As I mentioned recently I’ve been studying scaled scrum and recently passed the scrum.org SPS exam. One of the key aspects to this is how to manage work between teams so it’s a topic I want to discuss in this post.
The Nexus Guide provides a really good introduction to scaling scrum (other frameworks are available). There are two aspectcs which I see as key. These are for every team to focus on a single Product Goal and to minimise dependencies between teams. I’m going to focus onthe former.
In scrum we build incrementally towards a Product Goal, we review our progress in the Sprint Review and share progress with stakeholders then discuss what we should do next. It’s this level of transparency which makes scrum so powerful, it minimises risk and ensures we’re building the right thing.
However, when you have multiple teams all working on a product things can get complicated, you often see different teams with different project delivery dates and things get very very messy.

Generally a product should have a single backlog and a single active product goal.
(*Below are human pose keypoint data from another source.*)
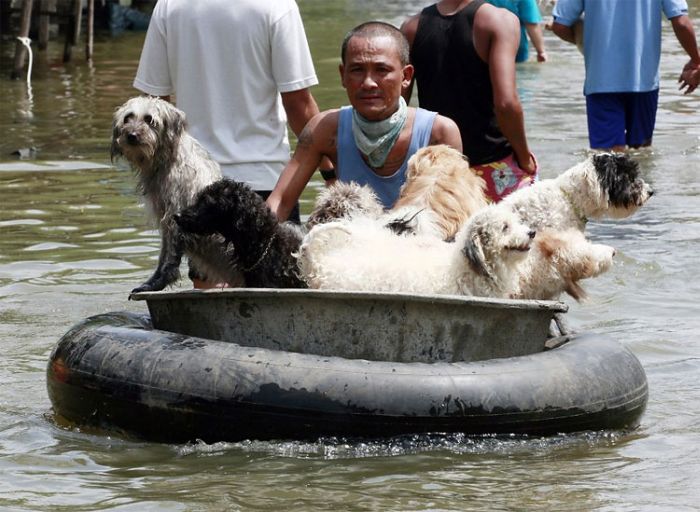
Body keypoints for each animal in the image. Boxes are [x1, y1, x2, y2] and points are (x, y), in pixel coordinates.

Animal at [110, 97, 238, 294]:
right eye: (128, 118)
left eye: (149, 119)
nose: (131, 135)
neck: (169, 159)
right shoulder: (166, 222)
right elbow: (163, 255)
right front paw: (152, 281)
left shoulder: (175, 217)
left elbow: (170, 257)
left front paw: (160, 281)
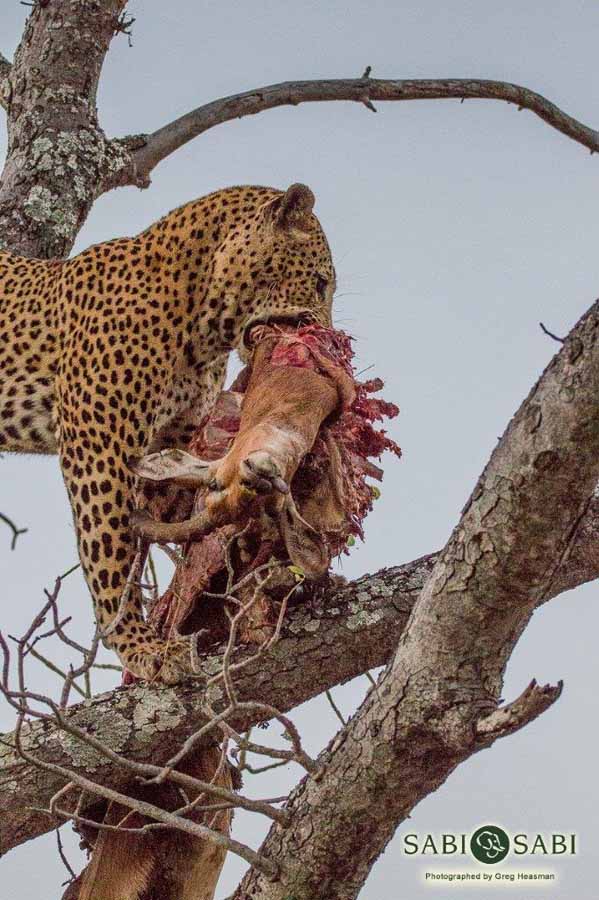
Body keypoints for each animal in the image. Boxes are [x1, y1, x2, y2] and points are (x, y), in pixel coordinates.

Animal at [0, 183, 336, 683]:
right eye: (319, 282)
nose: (328, 335)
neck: (200, 324)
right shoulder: (97, 448)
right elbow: (110, 553)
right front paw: (139, 646)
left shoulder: (169, 443)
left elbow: (179, 509)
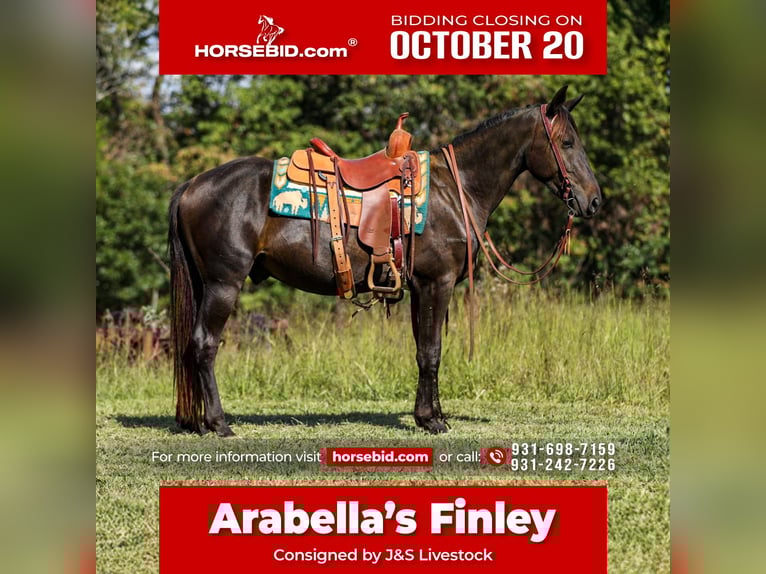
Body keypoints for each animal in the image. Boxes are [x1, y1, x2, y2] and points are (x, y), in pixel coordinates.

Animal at [167, 85, 603, 436]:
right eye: (567, 143)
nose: (594, 200)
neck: (456, 189)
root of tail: (192, 184)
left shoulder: (420, 287)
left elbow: (424, 349)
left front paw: (428, 415)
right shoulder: (437, 282)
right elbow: (432, 351)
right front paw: (433, 421)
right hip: (224, 284)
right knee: (205, 344)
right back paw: (219, 423)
This makes sense. After all a product should have one list of improvements and should be moving towards a single known state, however it’s surprising how many organisations have a backlog per team, rather than per product.
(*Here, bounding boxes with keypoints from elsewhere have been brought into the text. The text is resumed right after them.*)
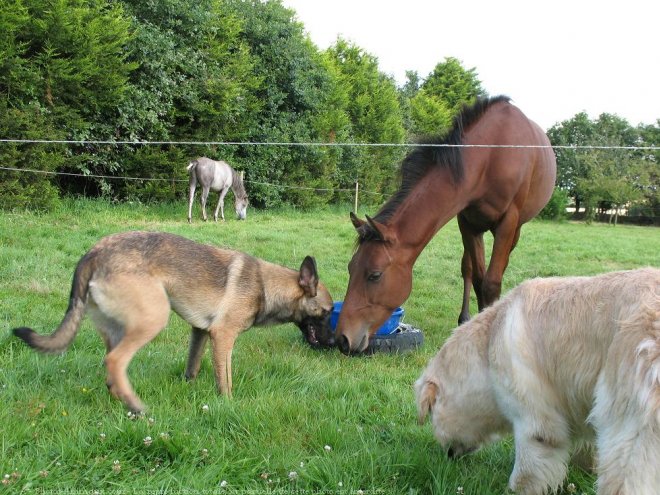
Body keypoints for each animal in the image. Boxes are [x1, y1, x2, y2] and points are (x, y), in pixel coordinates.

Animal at [12, 231, 336, 412]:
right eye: (326, 312)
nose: (336, 341)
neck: (266, 286)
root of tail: (93, 253)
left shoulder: (201, 333)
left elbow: (193, 368)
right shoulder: (223, 336)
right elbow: (226, 379)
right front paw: (228, 406)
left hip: (116, 329)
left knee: (111, 373)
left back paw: (123, 402)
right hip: (153, 318)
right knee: (115, 362)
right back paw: (136, 406)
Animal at [336, 95, 556, 354]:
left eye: (374, 275)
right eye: (351, 268)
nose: (342, 338)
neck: (491, 155)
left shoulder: (508, 222)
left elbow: (492, 282)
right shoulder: (468, 223)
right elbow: (478, 278)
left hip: (515, 230)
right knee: (468, 268)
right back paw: (464, 318)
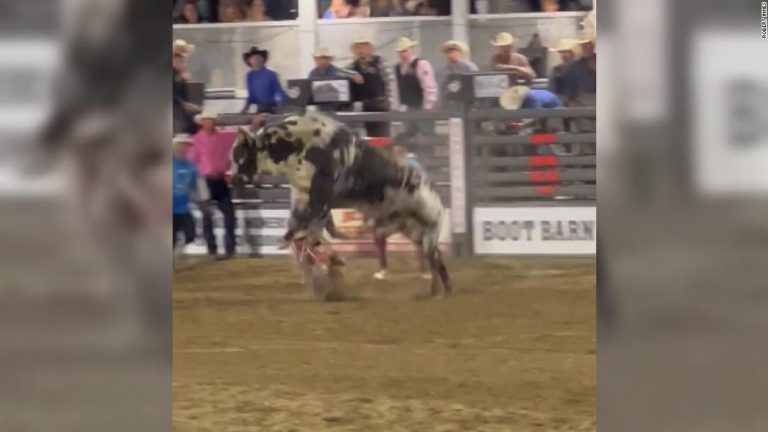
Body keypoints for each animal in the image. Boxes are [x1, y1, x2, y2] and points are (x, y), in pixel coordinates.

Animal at [231, 111, 452, 296]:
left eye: (240, 154)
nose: (231, 178)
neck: (298, 144)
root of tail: (430, 189)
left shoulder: (321, 194)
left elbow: (309, 230)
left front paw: (326, 263)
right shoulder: (303, 195)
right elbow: (306, 229)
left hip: (429, 231)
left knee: (435, 261)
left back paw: (440, 291)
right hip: (408, 230)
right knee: (436, 260)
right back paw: (438, 290)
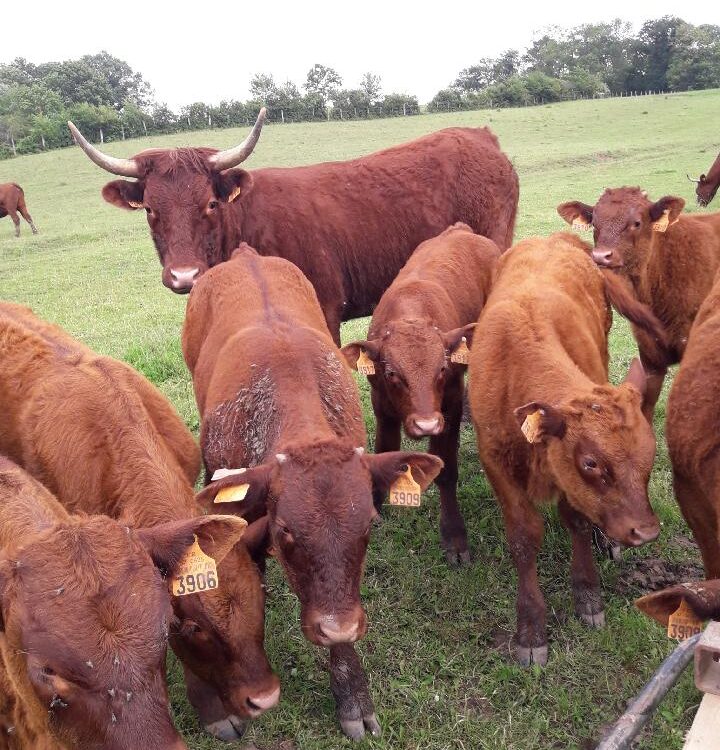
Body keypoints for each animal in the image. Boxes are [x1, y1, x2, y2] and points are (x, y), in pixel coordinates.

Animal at [342, 223, 500, 565]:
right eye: (391, 373)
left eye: (442, 368)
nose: (426, 424)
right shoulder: (382, 406)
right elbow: (385, 449)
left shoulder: (449, 406)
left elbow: (447, 471)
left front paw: (454, 536)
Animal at [468, 233, 663, 666]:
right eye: (591, 462)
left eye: (651, 455)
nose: (645, 532)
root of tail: (556, 237)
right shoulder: (496, 461)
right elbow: (524, 537)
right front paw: (530, 629)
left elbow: (577, 520)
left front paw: (588, 595)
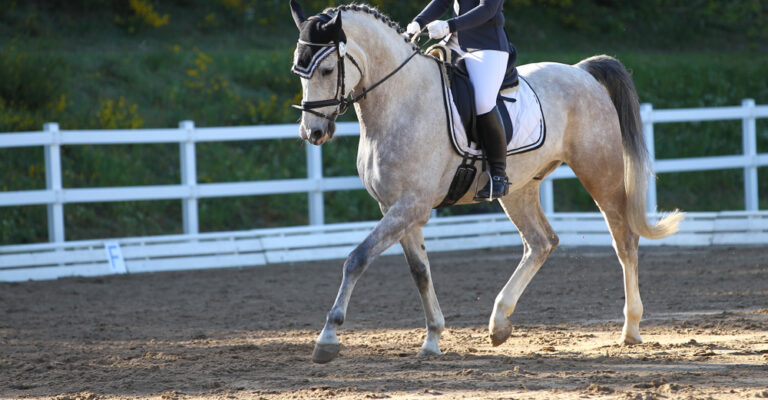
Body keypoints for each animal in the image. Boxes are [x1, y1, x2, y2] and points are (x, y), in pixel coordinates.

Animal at [288, 2, 683, 364]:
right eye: (299, 71)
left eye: (327, 69)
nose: (313, 133)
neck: (400, 100)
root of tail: (581, 72)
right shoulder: (397, 207)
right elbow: (420, 271)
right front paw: (432, 339)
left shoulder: (411, 206)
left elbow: (357, 258)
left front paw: (328, 338)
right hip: (519, 188)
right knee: (541, 242)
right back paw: (499, 323)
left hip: (600, 172)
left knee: (624, 241)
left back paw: (630, 328)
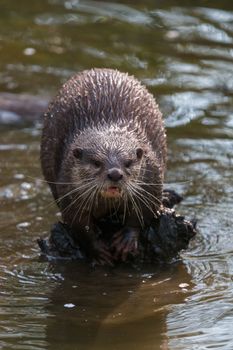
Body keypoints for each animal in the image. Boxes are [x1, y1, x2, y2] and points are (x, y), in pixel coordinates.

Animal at [41, 68, 167, 264]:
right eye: (96, 163)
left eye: (128, 162)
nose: (115, 174)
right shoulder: (69, 188)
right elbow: (78, 224)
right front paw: (98, 250)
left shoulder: (151, 179)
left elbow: (143, 212)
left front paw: (126, 240)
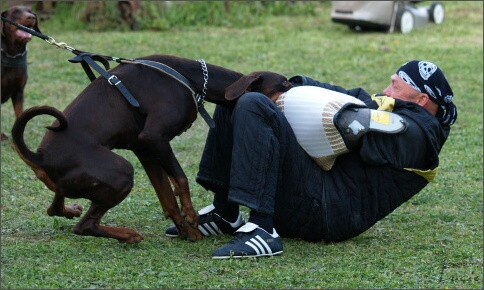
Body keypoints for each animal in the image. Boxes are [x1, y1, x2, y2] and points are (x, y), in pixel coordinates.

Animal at [1, 4, 41, 140]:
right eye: (15, 12)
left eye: (30, 12)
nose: (31, 17)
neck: (12, 54)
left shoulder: (19, 92)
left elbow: (19, 116)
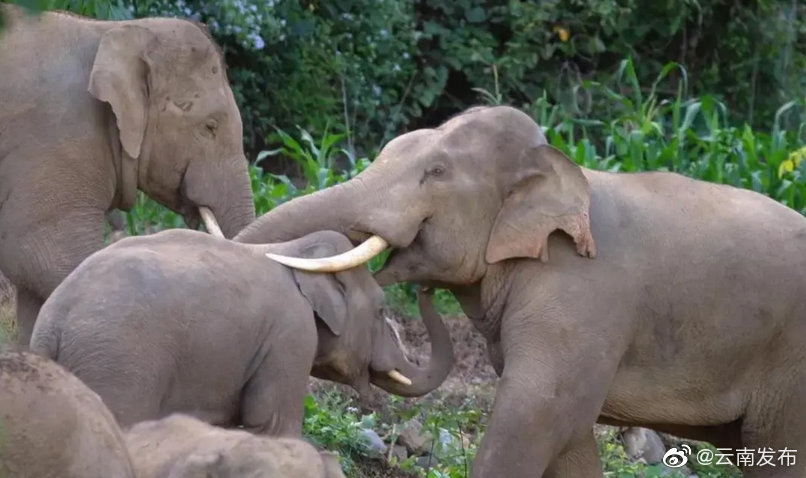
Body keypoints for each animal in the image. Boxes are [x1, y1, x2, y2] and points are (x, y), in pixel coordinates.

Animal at [29, 229, 453, 435]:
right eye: (381, 310)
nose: (428, 287)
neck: (294, 250)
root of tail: (53, 323)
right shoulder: (290, 337)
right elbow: (274, 423)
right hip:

Next, all teams should work together to create an integrated increment of all their work each sprint. This may sound controversial or even impossible but let me explain.
If your two scrum teams are creating increments each sprint they can do this in isolation (in which case they’re creating to diverging versions of the product) or they can integrate into the same master version of the product as they go. The former is no better than the vast feature branches we all remember with nightmares. Instead the Definition of Done should including integrating their increments with all other teams before marking work as completed.
So why can’t two teams focus on two different Product Goals? The question is why should they? A Product Goal represents a future vision of the product which the team is working to create. Surely we can’t have two visions?
Instead we should have a roadmap of upcoming goals. What we expect the product to look like after phase 1, phase 2, phase 3 or whatever. Scrum teams don’t pursue two Product Goals at the same time in regular scrum so why would they have any more success with multiple teams? To ensure the best chance of delivering effectively all teams on the product should focus on turning the active Product Goal into reality before moving onto the next. They can do this by breaking down the work in to individual pieces of work with the fewest dependencies between them, delivering them and integrating before the end of each sprint.
Fewest dependencies… that seems like a future post!
Seriously though, Scrum.org has some great articles on this stuff. If you’ve not already I highly recommend reading The Nexus Guide if you are trying to use scrum to deliver a product with any more than one team.